Third, industrial policy that drives down the cost of clean energy “green premiums” while also putting U.S. citizens to work can be among the most effective ways to account for the United States’ historic responsibility for the climate change problem. Climate change results from the cumulative total of all carbon emissions over time, and as of 2019, the United States has contributed 25 percent. By contrast, the entire continent of Africa represents only 2 percent. One way to address this inequity is for wealthy countries to send cash to poorer countries. For example, the Biden administration has pledged that the United States will fulfill its 2014 commitment to provide climate-related assistance to poorer countries, of which $2 billion is still outstanding. But making it affordable for developing countries to grow their energy use and prosperity in climate-friendly ways can be a far greater contribution.
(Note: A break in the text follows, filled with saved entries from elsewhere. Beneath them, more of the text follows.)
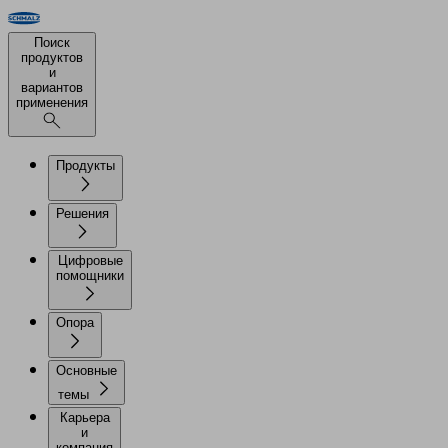
Поиск
продуктов
и
вариантов
применения
Продукты
Решения
Цифровые
помощники
Опора
Основные
темы
Карьера
и
компания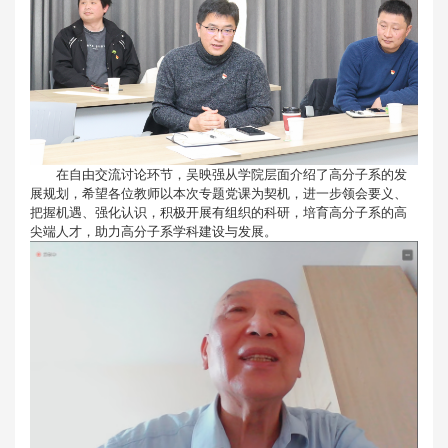
在自由交流讨论环节，吴映强从学院层面介绍了高分子系的发
展规划，希望各位教师以本次专题党课为契机，进一步领会要义、
把握机遇、强化认识，积极开展有组织的科研，培育高分子系的高
尖端人才，助力高分子系学科建设与发展。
At present, U.S. climate policy ambition is being framed around what commitment Biden will make to reduce domestic emissions by 2030. Yet the steps the Biden administration takes to invest in nascent clean energy technologies and research can be even more important to long-term temperature stabilization goals, even if most of the dividends come after 2030 because of the time it takes for hydrogen, long-duration power storage, carbon capture, advanced nuclear power, and other emerging technologies to scale.

Measured only by how much it costs to reduce a ton of carbon emissions, industrial policy that targets specific sectors of the clean energy economy at home may seem misguided. After all, it’s cheaper to import a solar panel from China than to manufacture it domestically. But at a time when the U.S. economy is in a deep hole and clean energy represents a sector of both rapid growth and national security significance, industrial policy is looking more attractive. That is even truer when considering the United States’ responsibility for climate change and what breakthroughs are needed to make it feasible for poorer countries to develop without exacerbating the problem. To rebuild the U.S. economy and demonstrate global climate leadership, clean energy industrial policy is an idea whose time has come.